Поэтому, сколько я могу судить, фантасты, даже при разнице во взглядах, меньше ведутся на совсем уж дикие новации. Фантастов не так легко провести на мякине. Скажем, фантасту никогда не пришло бы в голову сделать положительным героем асоциальную шизофреничку; фантаст сразу, на автопилоте, прикидывает, что если этому примеру и впрямь последует большинство населения, станет просто невозможно жить. Фантаст нипочём не стал бы описывать мир, в котором белые в семнадцатом году к общенародной радости победили, а дальше по всей планете всё пошло как по маслу; фантаст не пользуется посылками, прямо противоречащим законам природы, и не моделирует принципиально невозможных миров.
Надо вспомнить, что фактически лишь советские фантасты пятидесятых-шестидесятых годов прошлого века начали было заниматься тем совершенно необходимым для русской культуры делом, о котором я говорил — созданием притягательного образа нашего, автохтонного, вырастающего из нашей собственной культуры светлого будущего. В силу исторического момента оно называлось коммунистическим, но явно не имело никакого отношения ни к европейским утопиям, которые у нас в ту пору назывались предшественницами научного коммунизма, ни к самому научному коммунизму.
Недаром Борис Стругацкий вспоминал в конце жизни: «Слова “коммунизм”, “коммунист”, “коммунары” – многое значили для нас тогда. В частности, они означали светлую цель и чистоту помыслов. Нам понадобился добрый десяток лет, чтобы понять суть дела. Понять, что “наш” коммунизм и коммунизм товарища Суслова — не имеют между собой ничего общего».

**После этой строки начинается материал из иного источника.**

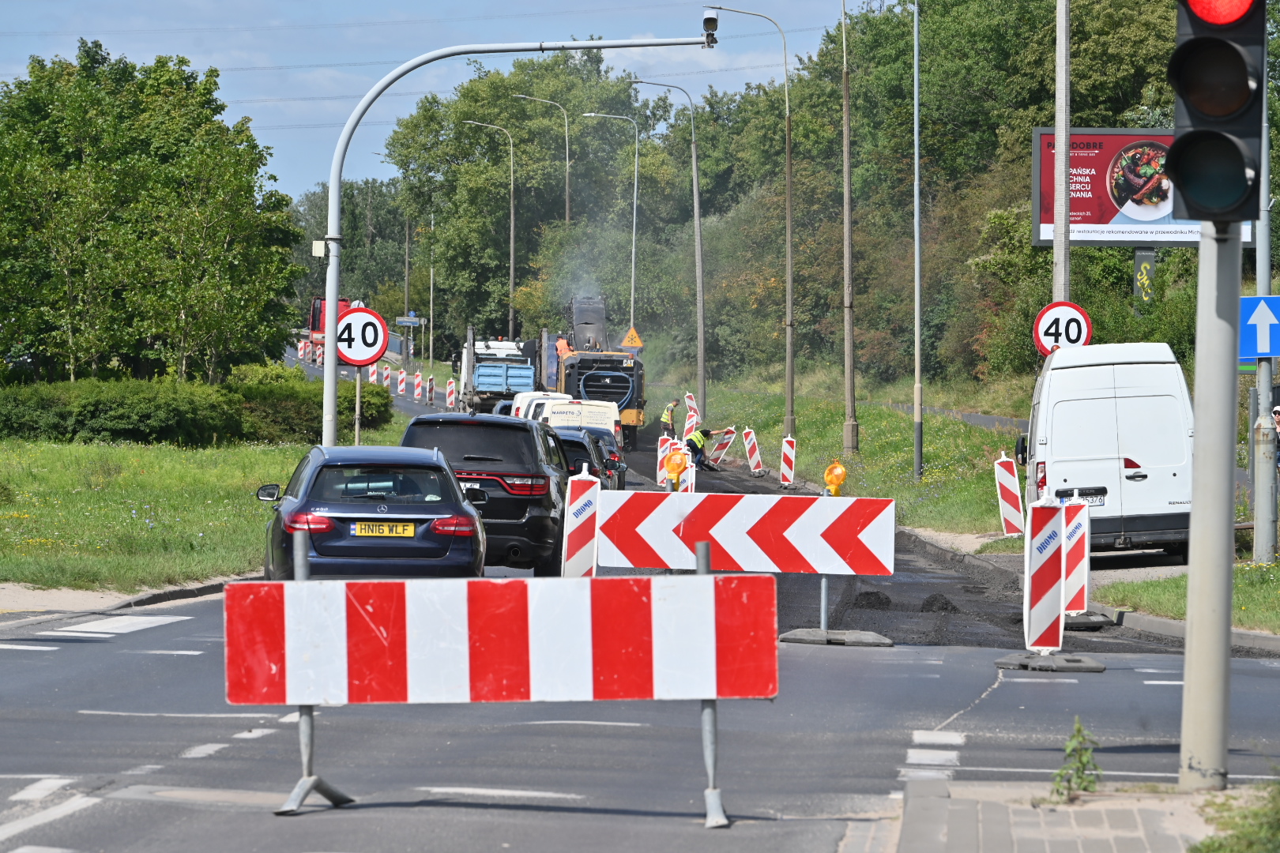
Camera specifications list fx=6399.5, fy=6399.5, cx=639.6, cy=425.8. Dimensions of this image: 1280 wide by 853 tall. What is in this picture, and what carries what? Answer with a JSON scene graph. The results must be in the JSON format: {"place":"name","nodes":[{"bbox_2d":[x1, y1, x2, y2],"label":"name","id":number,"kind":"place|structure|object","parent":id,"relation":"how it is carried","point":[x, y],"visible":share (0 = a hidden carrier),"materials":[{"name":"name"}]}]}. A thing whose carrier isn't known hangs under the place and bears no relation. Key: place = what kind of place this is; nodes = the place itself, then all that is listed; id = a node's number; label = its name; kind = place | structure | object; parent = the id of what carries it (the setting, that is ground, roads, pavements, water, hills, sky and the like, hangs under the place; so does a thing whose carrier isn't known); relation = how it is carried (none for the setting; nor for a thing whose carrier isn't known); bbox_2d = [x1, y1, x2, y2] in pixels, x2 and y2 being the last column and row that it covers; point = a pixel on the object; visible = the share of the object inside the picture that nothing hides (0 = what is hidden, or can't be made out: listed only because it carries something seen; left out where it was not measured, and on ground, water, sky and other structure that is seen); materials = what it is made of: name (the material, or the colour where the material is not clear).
{"place":"outdoors","nodes":[
{"label":"outdoors","id":0,"kind":"place"},
{"bbox_2d":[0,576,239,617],"label":"pavement","id":1,"kind":"structure","parent":0,"point":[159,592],"materials":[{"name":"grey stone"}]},
{"bbox_2d":[0,415,423,597],"label":"lawn","id":2,"kind":"structure","parent":0,"point":[151,458],"materials":[{"name":"green plant"}]},
{"bbox_2d":[0,371,397,446],"label":"hedge","id":3,"kind":"object","parent":2,"relation":"on","point":[84,421],"visible":0.76,"materials":[{"name":"green plant"}]},
{"bbox_2d":[353,363,362,446],"label":"sign pole","id":4,"kind":"object","parent":2,"relation":"on","point":[356,423],"visible":0.46,"materials":[{"name":"metal"}]},
{"bbox_2d":[331,304,388,367],"label":"speed limit sign","id":5,"kind":"object","parent":4,"relation":"attached to","point":[369,354],"visible":0.88,"materials":[{"name":"white metal"}]},
{"bbox_2d":[0,0,866,204],"label":"sky","id":6,"kind":"structure","parent":0,"point":[226,58],"materials":[{"name":"blue"}]},
{"bbox_2d":[0,337,1279,852],"label":"road","id":7,"kind":"structure","parent":0,"point":[101,642],"materials":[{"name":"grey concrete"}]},
{"bbox_2d":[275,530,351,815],"label":"barrier post","id":8,"kind":"object","parent":7,"relation":"on","point":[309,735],"visible":0.5,"materials":[{"name":"metal"}]},
{"bbox_2d":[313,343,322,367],"label":"barrier","id":9,"kind":"object","parent":7,"relation":"on","point":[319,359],"visible":0.59,"materials":[{"name":"plastic"}]},
{"bbox_2d":[303,296,350,360],"label":"red truck","id":10,"kind":"object","parent":7,"relation":"on","point":[344,302],"visible":0.3,"materials":[{"name":"red metal"}]},
{"bbox_2d":[258,444,487,579],"label":"blue car","id":11,"kind":"object","parent":7,"relation":"on","point":[319,471],"visible":0.83,"materials":[{"name":"blue metal"}]},
{"bbox_2d":[350,521,417,537],"label":"license plate","id":12,"kind":"object","parent":11,"relation":"attached to","point":[384,531],"visible":0.97,"materials":[{"name":"yellow metal"}]},
{"bbox_2d":[368,361,379,385],"label":"barrier post","id":13,"kind":"object","parent":7,"relation":"on","point":[374,377],"visible":0.78,"materials":[{"name":"white plastic"}]},
{"bbox_2d":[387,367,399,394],"label":"barrier post","id":14,"kind":"object","parent":7,"relation":"on","point":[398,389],"visible":0.93,"materials":[{"name":"white plastic"}]},
{"bbox_2d":[413,369,423,400],"label":"barrier post","id":15,"kind":"object","parent":7,"relation":"on","point":[419,389],"visible":0.98,"materials":[{"name":"white plastic"}]},
{"bbox_2d":[425,375,435,405],"label":"barrier post","id":16,"kind":"object","parent":7,"relation":"on","point":[429,382],"visible":0.97,"materials":[{"name":"white plastic"}]},
{"bbox_2d":[445,378,456,410],"label":"barrier post","id":17,"kind":"object","parent":7,"relation":"on","point":[452,397],"visible":0.93,"materials":[{"name":"white plastic"}]},
{"bbox_2d":[399,410,568,577],"label":"black suv","id":18,"kind":"object","parent":7,"relation":"on","point":[521,506],"visible":0.61,"materials":[{"name":"black metal"}]},
{"bbox_2d":[455,327,534,416],"label":"dump truck","id":19,"kind":"object","parent":7,"relation":"on","point":[480,382],"visible":0.67,"materials":[{"name":"metal"}]},
{"bbox_2d":[228,564,776,831],"label":"barrier","id":20,"kind":"object","parent":7,"relation":"on","point":[700,581],"visible":0.99,"materials":[{"name":"red"}]},
{"bbox_2d":[507,390,568,419],"label":"white van","id":21,"kind":"object","parent":7,"relation":"on","point":[529,399],"visible":0.21,"materials":[{"name":"white metal"}]},
{"bbox_2d":[538,396,621,453],"label":"white van","id":22,"kind":"object","parent":7,"relation":"on","point":[597,416],"visible":0.38,"materials":[{"name":"white metal"}]},
{"bbox_2d":[560,464,600,578],"label":"barrier board","id":23,"kind":"object","parent":7,"relation":"on","point":[579,551],"visible":0.72,"materials":[{"name":"white plastic"}]},
{"bbox_2d":[556,427,613,490],"label":"dark car","id":24,"kind":"object","parent":7,"relation":"on","point":[579,444],"visible":0.24,"materials":[{"name":"metal"}]},
{"bbox_2d":[534,293,645,450],"label":"truck","id":25,"kind":"object","parent":7,"relation":"on","point":[600,386],"visible":0.7,"materials":[{"name":"black metal"}]},
{"bbox_2d":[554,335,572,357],"label":"worker","id":26,"kind":"object","parent":25,"relation":"in","point":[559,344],"visible":0.34},
{"bbox_2d":[619,326,643,349],"label":"warning sign","id":27,"kind":"object","parent":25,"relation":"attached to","point":[637,341],"visible":0.91,"materials":[{"name":"orange metal"}]},
{"bbox_2d":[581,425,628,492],"label":"dark car","id":28,"kind":"object","parent":7,"relation":"on","point":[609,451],"visible":0.23,"materials":[{"name":"metal"}]},
{"bbox_2d":[655,432,673,485],"label":"barrier post","id":29,"kind":"object","parent":7,"relation":"on","point":[662,449],"visible":0.72,"materials":[{"name":"plastic"}]},
{"bbox_2d":[659,398,680,438],"label":"worker","id":30,"kind":"object","parent":7,"relation":"on","point":[672,406],"visible":0.84},
{"bbox_2d":[662,448,688,491],"label":"warning light","id":31,"kind":"object","parent":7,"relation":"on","point":[677,471],"visible":0.87,"materials":[{"name":"orange plastic"}]},
{"bbox_2d":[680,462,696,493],"label":"barrier board","id":32,"kind":"object","parent":7,"relation":"on","point":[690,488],"visible":0.42,"materials":[{"name":"white plastic"}]},
{"bbox_2d":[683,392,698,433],"label":"barrier board","id":33,"kind":"object","parent":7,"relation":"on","point":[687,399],"visible":0.68,"materials":[{"name":"plastic"}]},
{"bbox_2d":[683,426,731,471],"label":"worker","id":34,"kind":"object","parent":7,"relation":"on","point":[702,434],"visible":0.82},
{"bbox_2d":[706,426,737,465],"label":"barrier","id":35,"kind":"object","parent":7,"relation":"on","point":[717,451],"visible":0.88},
{"bbox_2d":[593,485,897,660],"label":"barrier","id":36,"kind":"object","parent":7,"relation":"on","point":[715,536],"visible":0.88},
{"bbox_2d":[823,459,847,495],"label":"warning lamp","id":37,"kind":"object","parent":36,"relation":"attached to","point":[842,476],"visible":0.86,"materials":[{"name":"orange plastic"}]},
{"bbox_2d":[741,427,763,476],"label":"barrier board","id":38,"kind":"object","parent":7,"relation":"on","point":[754,466],"visible":0.98,"materials":[{"name":"plastic"}]},
{"bbox_2d":[778,435,796,487],"label":"barrier board","id":39,"kind":"object","parent":7,"relation":"on","point":[788,446],"visible":0.96,"materials":[{"name":"plastic"}]},
{"bbox_2d":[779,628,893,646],"label":"base","id":40,"kind":"object","parent":7,"relation":"on","point":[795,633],"visible":0.82,"materials":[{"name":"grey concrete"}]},
{"bbox_2d":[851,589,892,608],"label":"pile","id":41,"kind":"object","parent":7,"relation":"on","point":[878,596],"visible":0.83,"materials":[{"name":"black asphalt"}]},
{"bbox_2d":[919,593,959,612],"label":"pile","id":42,"kind":"object","parent":7,"relation":"on","point":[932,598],"visible":0.83,"materials":[{"name":"black asphalt"}]},
{"bbox_2d":[993,451,1023,537],"label":"barrier board","id":43,"kind":"object","parent":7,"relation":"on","point":[1013,511],"visible":0.97,"materials":[{"name":"white plastic"}]},
{"bbox_2d":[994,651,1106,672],"label":"base","id":44,"kind":"object","parent":7,"relation":"on","point":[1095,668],"visible":0.78,"materials":[{"name":"grey rubber"}]},
{"bbox_2d":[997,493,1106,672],"label":"barrier post","id":45,"kind":"object","parent":7,"relation":"on","point":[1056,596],"visible":0.92,"materials":[{"name":"white"}]},
{"bbox_2d":[1058,496,1106,628],"label":"barrier board","id":46,"kind":"object","parent":7,"relation":"on","point":[1078,551],"visible":0.63,"materials":[{"name":"plastic"}]},
{"bbox_2d":[1020,342,1191,561],"label":"white van","id":47,"kind":"object","parent":7,"relation":"on","point":[1048,438],"visible":0.81,"materials":[{"name":"white metal"}]},
{"bbox_2d":[1060,488,1106,505],"label":"license plate","id":48,"kind":"object","parent":47,"relation":"attached to","point":[1086,491],"visible":0.75,"materials":[{"name":"metal"}]},
{"bbox_2d":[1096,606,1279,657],"label":"curb","id":49,"kind":"structure","parent":7,"relation":"on","point":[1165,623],"materials":[{"name":"grey concrete"}]},
{"bbox_2d":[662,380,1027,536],"label":"grass verge","id":50,"kind":"structure","parent":0,"point":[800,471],"materials":[{"name":"green plant"}]},
{"bbox_2d":[627,77,706,427],"label":"street lamp","id":51,"kind":"object","parent":50,"relation":"on","point":[702,339],"visible":0.99,"materials":[{"name":"grey metal"}]},
{"bbox_2d":[704,2,798,450],"label":"street lamp","id":52,"kind":"object","parent":50,"relation":"on","point":[788,235],"visible":0.99,"materials":[{"name":"grey metal"}]},
{"bbox_2d":[839,1,858,456],"label":"utility pole","id":53,"kind":"object","parent":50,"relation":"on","point":[850,377],"visible":0.98,"materials":[{"name":"brown"}]},
{"bbox_2d":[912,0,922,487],"label":"pole","id":54,"kind":"object","parent":50,"relation":"on","point":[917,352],"visible":0.99,"materials":[{"name":"grey metal"}]},
{"bbox_2d":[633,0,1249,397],"label":"tree row","id":55,"kind":"object","parent":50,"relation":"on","point":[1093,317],"visible":0.59,"materials":[{"name":"green plant"}]},
{"bbox_2d":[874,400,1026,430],"label":"footpath","id":56,"kind":"structure","parent":0,"point":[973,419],"materials":[{"name":"grey asphalt"}]},
{"bbox_2d":[884,777,1233,852],"label":"pavement","id":57,"kind":"structure","parent":0,"point":[980,841],"materials":[{"name":"grey stone"}]},
{"bbox_2d":[1051,716,1102,801],"label":"weed","id":58,"kind":"object","parent":57,"relation":"on","point":[1090,782],"visible":0.95,"materials":[{"name":"green plant"}]},
{"bbox_2d":[1178,216,1240,791],"label":"traffic light pole","id":59,"kind":"object","parent":57,"relation":"on","point":[1195,456],"visible":0.75,"materials":[{"name":"grey metal"}]},
{"bbox_2d":[1165,0,1268,229],"label":"traffic light","id":60,"kind":"object","parent":59,"relation":"attached to","point":[1218,137],"visible":0.98,"materials":[{"name":"black plastic"}]},
{"bbox_2d":[1053,0,1071,313],"label":"utility pole","id":61,"kind":"object","parent":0,"point":[1058,115],"visible":0.7,"materials":[{"name":"grey"}]},
{"bbox_2d":[1032,301,1092,356],"label":"speed limit sign","id":62,"kind":"object","parent":61,"relation":"attached to","point":[1078,334],"visible":0.82,"materials":[{"name":"white metal"}]},
{"bbox_2d":[1098,560,1279,635],"label":"grass verge","id":63,"kind":"structure","parent":0,"point":[1274,596],"materials":[{"name":"green plant"}]},
{"bbox_2d":[1249,82,1278,566],"label":"sign pole","id":64,"kind":"object","parent":63,"relation":"on","point":[1268,389],"visible":0.83,"materials":[{"name":"grey metal"}]},
{"bbox_2d":[1238,294,1279,360],"label":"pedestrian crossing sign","id":65,"kind":"object","parent":64,"relation":"attached to","point":[1268,349],"visible":0.94,"materials":[{"name":"blue"}]},
{"label":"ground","id":66,"kind":"structure","parent":0},
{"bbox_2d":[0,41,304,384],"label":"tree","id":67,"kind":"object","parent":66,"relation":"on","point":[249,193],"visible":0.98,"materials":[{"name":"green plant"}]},
{"bbox_2d":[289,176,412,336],"label":"tree","id":68,"kind":"object","parent":66,"relation":"on","point":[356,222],"visible":0.6,"materials":[{"name":"green plant"}]},
{"bbox_2d":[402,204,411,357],"label":"utility pole","id":69,"kind":"object","parent":66,"relation":"on","point":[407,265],"visible":0.73,"materials":[{"name":"brown"}]},
{"bbox_2d":[395,313,423,326],"label":"direction sign","id":70,"kind":"object","parent":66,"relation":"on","point":[414,319],"visible":0.86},
{"bbox_2d":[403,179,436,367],"label":"street lamp","id":71,"kind":"object","parent":66,"relation":"on","point":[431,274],"visible":0.9,"materials":[{"name":"metal"}]},
{"bbox_2d":[462,117,517,338],"label":"street lamp","id":72,"kind":"object","parent":66,"relation":"on","point":[512,257],"visible":0.93,"materials":[{"name":"metal"}]},
{"bbox_2d":[322,25,717,461],"label":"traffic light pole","id":73,"kind":"object","parent":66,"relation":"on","point":[332,182],"visible":0.84,"materials":[{"name":"grey metal"}]},
{"bbox_2d":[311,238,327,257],"label":"box","id":74,"kind":"object","parent":73,"relation":"attached to","point":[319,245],"visible":0.73,"materials":[{"name":"white"}]},
{"bbox_2d":[701,6,719,44],"label":"security camera","id":75,"kind":"object","parent":73,"relation":"attached to","point":[709,16],"visible":0.92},
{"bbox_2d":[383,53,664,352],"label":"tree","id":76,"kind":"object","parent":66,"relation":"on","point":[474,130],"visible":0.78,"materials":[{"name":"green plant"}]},
{"bbox_2d":[517,87,573,228],"label":"street lamp","id":77,"kind":"object","parent":66,"relation":"on","point":[567,215],"visible":0.6,"materials":[{"name":"metal"}]},
{"bbox_2d":[578,109,639,334],"label":"street lamp","id":78,"kind":"object","parent":66,"relation":"on","point":[634,212],"visible":0.76,"materials":[{"name":"grey metal"}]},
{"bbox_2d":[1132,244,1156,312],"label":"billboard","id":79,"kind":"object","parent":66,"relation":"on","point":[1146,254],"visible":0.5},
{"bbox_2d":[1031,128,1259,245],"label":"billboard","id":80,"kind":"object","parent":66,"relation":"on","point":[1043,235],"visible":0.43},
{"bbox_2d":[1188,777,1279,852],"label":"grass patch","id":81,"kind":"object","parent":66,"relation":"on","point":[1208,847],"visible":0.89,"materials":[{"name":"green plant"}]},
{"bbox_2d":[1271,402,1279,439],"label":"person","id":82,"kind":"object","parent":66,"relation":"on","point":[1278,412],"visible":0.68}
]}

И недаром именно когда нас постарались устремить в общеевропейский дом к либеральному будущему советская утопическая фантастика подверглась страшному разносу и разгрому как литература, воспевающая оболванивание, тоталитаризм, сталинские репрессии и так далее, чего только не приклеивали. Даже тех же Стругацких, десятилетиями живших под прессом цензуры как антисоветчики, вдруг начали обвинять в пропаганде коммунизма…
Действительно, возникает ощущение — хотя было бы интересно провести точное социологическое исследование — что среди фантастов доля тех, кто в жизни и в творчестве относится к своей стране, её своеобразному прошлому и ее самостоятельному будущему с уважением, больше, чем среди остальных литераторов и прочих режиссёров. Думаю, именно поэтому мейнстримовские критики по старинке считают фантастику литературой второго сорта. Прежде это обусловливалось и впрямь низкими её художественными качествами, потом — тем, что ее считали детской литературой, потом — что её считали чисто коммерческим жанром. Теперь все эти претензии несостоятельны. Взамен них осталась одна — то, что фантасты, даже если и настроены безо всякой симпатии к существующему в России положению вещей, как правило, не переходят красной черты. Потому что хотят улучшить, а не разрушить. Потому что умеют предвидеть, смоделировать хотя бы в душе своей, чем чревато разрушение. Потому что, как говорится, мыслят не образами, а головой.